▶ [Trecho do texto]
Sunday, August 16, 2009

Um conto de Jean Aicard

Transcrevo hoje um conto de Jean Aicard (1848-1921), publicado no número 29 (17 de julho de 1909) da revista Fon-Fon. O conto intitula-se "A carta" e é bastante hábil em esboçar a sensação de expectativa em torno da leitura de uma carta de amor (no caso, como se verá, suposta!) Essa expectativa também aparece em várias cartas "verdadeiras". Seria o caso de perguntar se a arte imita a vida ou se a vida imita a arte?
Lá vai o conto (reproduzo a vinheta da Fon-Fon; a ortografia foi atualizada):



A CARTA

Uma noite, na cervejaria, eu escutava meu amigo Júlio, estudante como eu, grande conversador, bebedor infatigável, e sobre isso – imaginação ardente, eu escutava-o sem proferir uma palavra. Ele dizia: – Em todos os homens há um israelita que espera o Messias.

“Por mim o digo, quando batem à minha porta estremeço. Estas três palavras: Quem está aí? são para mim uma esperança. Quem está aí? – é sempre emocionadamente que as pronuncio. Talvez o Messias ou a missiva esperada. Quem será? O desconhecido põe-me a curiosidade numa angústia. O ideal, com que sonho, pode realizar-se de um momento para outro, ou enviar-me alguma coisa... o quê? Eu o ignoro.

“Existe no corredor da minha habitação uma caixa de cartas, em que eu remexo, algumas vezes, durante o dia, na esperança de ali encontrar alguma novidade importante.

▶ [Material fornecido]

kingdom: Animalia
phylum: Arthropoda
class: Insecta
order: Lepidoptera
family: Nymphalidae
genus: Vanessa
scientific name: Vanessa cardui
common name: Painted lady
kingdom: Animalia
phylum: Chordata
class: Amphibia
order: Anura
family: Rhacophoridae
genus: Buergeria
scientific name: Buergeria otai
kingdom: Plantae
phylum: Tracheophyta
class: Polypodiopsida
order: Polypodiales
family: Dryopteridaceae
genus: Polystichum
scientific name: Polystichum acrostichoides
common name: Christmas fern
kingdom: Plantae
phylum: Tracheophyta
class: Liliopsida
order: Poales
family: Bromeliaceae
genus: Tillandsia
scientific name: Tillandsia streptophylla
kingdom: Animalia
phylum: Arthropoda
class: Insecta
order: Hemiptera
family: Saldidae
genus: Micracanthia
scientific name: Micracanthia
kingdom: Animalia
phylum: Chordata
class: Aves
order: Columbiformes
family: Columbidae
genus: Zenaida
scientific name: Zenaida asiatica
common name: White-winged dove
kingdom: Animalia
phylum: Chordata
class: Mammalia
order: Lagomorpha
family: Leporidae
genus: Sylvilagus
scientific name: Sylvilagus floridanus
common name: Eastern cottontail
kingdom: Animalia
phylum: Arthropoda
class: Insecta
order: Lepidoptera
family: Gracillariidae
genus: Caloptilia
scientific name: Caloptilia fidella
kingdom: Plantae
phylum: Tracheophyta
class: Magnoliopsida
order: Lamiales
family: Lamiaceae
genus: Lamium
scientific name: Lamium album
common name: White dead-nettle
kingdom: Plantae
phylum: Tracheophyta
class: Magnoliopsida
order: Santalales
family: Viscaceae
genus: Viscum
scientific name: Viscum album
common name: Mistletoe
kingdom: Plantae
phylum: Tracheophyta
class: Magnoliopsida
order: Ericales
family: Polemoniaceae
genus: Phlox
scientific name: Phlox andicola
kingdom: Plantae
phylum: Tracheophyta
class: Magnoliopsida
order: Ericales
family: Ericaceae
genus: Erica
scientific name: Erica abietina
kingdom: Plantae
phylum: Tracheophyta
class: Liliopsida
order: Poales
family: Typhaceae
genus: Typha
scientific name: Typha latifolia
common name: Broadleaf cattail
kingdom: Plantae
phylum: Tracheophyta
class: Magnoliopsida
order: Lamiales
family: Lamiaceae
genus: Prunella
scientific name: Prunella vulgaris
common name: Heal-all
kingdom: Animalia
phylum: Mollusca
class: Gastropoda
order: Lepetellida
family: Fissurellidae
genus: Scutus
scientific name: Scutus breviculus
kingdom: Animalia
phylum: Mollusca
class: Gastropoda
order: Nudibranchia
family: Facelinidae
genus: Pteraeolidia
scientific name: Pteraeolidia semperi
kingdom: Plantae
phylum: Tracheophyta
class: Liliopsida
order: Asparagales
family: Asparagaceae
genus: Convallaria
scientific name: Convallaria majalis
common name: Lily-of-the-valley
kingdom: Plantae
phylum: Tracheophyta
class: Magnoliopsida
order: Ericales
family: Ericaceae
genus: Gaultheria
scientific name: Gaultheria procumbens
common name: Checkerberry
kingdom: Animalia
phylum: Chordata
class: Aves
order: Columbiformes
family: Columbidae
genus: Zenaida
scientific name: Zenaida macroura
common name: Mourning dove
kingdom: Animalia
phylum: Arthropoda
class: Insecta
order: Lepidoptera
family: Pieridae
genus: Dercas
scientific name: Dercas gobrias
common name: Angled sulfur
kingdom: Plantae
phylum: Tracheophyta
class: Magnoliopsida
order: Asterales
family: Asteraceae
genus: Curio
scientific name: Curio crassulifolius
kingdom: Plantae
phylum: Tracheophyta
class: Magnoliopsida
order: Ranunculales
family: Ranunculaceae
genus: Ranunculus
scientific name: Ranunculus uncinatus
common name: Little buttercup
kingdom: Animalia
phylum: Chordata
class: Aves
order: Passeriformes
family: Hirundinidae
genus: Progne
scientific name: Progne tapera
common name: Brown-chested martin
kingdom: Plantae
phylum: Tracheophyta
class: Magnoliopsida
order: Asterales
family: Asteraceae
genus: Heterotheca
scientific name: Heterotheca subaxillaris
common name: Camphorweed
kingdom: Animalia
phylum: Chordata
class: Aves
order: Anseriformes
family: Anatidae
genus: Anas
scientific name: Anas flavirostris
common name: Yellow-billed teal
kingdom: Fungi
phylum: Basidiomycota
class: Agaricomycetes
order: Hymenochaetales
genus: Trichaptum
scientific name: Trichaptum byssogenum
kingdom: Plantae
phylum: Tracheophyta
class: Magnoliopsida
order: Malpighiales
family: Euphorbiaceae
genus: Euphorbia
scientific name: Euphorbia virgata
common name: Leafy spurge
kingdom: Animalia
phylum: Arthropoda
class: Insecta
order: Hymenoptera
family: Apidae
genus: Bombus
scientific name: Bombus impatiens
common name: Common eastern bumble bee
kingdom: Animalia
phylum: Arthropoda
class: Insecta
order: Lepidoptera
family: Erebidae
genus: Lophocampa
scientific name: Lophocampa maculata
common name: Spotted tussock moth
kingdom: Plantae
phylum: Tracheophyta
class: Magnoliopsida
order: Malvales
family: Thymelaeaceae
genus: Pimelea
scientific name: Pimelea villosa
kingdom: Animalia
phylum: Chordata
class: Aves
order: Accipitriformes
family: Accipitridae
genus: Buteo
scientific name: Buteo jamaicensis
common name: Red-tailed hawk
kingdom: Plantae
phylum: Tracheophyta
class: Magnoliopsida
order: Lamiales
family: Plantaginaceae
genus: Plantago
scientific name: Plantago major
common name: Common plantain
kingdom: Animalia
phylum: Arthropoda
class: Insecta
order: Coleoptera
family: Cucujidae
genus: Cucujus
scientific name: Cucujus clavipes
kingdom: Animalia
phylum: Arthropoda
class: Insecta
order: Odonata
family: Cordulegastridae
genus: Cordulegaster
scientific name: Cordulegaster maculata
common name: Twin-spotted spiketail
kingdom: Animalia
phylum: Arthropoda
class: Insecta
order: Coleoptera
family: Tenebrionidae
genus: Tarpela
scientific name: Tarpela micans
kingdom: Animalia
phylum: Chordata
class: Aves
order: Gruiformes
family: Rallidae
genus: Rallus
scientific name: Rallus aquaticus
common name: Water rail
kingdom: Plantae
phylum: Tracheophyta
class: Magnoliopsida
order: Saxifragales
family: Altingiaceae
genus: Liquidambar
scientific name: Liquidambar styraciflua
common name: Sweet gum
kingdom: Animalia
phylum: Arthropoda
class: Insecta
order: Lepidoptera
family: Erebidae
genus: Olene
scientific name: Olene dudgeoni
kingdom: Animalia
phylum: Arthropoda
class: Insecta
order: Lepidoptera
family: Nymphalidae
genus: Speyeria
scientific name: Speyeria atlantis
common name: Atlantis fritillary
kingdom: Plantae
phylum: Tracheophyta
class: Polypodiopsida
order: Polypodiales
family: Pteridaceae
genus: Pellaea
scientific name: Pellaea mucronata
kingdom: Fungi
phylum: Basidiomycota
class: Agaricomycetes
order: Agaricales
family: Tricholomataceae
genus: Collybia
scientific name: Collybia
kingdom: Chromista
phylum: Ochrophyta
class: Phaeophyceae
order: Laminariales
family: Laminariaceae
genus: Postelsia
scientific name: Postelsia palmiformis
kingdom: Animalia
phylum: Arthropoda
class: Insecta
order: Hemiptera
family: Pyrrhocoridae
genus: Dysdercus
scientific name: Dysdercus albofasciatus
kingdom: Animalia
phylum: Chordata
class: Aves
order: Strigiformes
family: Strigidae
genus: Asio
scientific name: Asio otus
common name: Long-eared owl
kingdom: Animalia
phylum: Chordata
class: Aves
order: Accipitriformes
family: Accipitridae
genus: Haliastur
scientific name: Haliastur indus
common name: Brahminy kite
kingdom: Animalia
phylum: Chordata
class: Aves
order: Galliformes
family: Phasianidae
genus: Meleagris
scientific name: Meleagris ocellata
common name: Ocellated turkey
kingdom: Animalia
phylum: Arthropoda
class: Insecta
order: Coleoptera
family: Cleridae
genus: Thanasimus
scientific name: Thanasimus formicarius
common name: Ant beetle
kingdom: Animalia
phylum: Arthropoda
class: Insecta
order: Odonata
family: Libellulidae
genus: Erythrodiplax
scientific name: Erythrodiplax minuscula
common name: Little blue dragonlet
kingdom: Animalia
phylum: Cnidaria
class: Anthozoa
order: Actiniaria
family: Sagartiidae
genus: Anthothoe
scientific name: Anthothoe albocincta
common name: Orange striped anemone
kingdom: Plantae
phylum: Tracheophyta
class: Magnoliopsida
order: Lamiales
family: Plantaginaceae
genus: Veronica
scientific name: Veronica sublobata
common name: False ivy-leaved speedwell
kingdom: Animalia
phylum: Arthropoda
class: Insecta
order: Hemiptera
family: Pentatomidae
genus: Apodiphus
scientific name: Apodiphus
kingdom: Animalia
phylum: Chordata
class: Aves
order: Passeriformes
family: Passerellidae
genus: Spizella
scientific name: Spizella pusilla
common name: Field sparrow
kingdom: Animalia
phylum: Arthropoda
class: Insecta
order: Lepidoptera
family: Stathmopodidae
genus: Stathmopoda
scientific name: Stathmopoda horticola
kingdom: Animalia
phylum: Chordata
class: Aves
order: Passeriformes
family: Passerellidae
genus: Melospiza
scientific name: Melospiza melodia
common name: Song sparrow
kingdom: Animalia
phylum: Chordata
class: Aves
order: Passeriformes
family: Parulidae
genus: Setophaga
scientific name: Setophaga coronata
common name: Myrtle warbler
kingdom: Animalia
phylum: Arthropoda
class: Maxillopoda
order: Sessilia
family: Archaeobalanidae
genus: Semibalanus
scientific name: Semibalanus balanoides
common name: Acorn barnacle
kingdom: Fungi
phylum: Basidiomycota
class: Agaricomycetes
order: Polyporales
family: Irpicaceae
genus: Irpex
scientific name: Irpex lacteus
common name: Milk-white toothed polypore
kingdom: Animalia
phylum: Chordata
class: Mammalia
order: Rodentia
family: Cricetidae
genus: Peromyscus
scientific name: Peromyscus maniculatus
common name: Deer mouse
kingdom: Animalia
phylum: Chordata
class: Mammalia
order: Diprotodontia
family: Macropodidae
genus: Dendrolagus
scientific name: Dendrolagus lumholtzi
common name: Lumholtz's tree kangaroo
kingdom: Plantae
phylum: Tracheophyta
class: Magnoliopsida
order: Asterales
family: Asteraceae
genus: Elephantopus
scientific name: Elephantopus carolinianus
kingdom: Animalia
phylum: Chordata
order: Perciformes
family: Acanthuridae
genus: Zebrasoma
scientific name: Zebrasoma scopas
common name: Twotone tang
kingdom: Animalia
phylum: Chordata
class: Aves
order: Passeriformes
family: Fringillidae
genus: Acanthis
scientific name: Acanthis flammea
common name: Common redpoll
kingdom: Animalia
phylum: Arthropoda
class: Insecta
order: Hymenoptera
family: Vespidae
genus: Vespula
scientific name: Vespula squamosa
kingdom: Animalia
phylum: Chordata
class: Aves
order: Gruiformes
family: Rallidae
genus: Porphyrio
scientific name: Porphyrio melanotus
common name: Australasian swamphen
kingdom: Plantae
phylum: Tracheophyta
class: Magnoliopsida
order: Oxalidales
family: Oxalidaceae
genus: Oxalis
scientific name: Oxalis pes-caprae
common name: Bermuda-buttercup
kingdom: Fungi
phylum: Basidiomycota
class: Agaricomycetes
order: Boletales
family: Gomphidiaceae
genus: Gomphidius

▶ [Instrução A] Segundo o trecho do texto, em que número e data da revista Fon-Fon foi publicado o conto "A carta"?
▶ [Instrução B] Copie do trecho do texto a passagem que começa nas palavras "Transcrevo hoje um" e pare logo depois de "espera o Messias.".

▶ [Resultado A] No número 29 da Fon-Fon, de 17 de julho de 1909.

▶ [Resultado B]
Transcrevo hoje um conto de Jean Aicard (1848-1921), publicado no número 29 (17 de julho de 1909) da revista Fon-Fon. O conto intitula-se "A carta" e é bastante hábil em esboçar a sensação de expectativa em torno da leitura de uma carta de amor (no caso, como se verá, suposta!) Essa expectativa também aparece em várias cartas "verdadeiras". Seria o caso de perguntar se a arte imita a vida ou se a vida imita a arte?
Lá vai o conto (reproduzo a vinheta da Fon-Fon; a ortografia foi atualizada):



A CARTA

Uma noite, na cervejaria, eu escutava meu amigo Júlio, estudante como eu, grande conversador, bebedor infatigável, e sobre isso – imaginação ardente, eu escutava-o sem proferir uma palavra. Ele dizia: – Em todos os homens há um israelita que espera o Messias.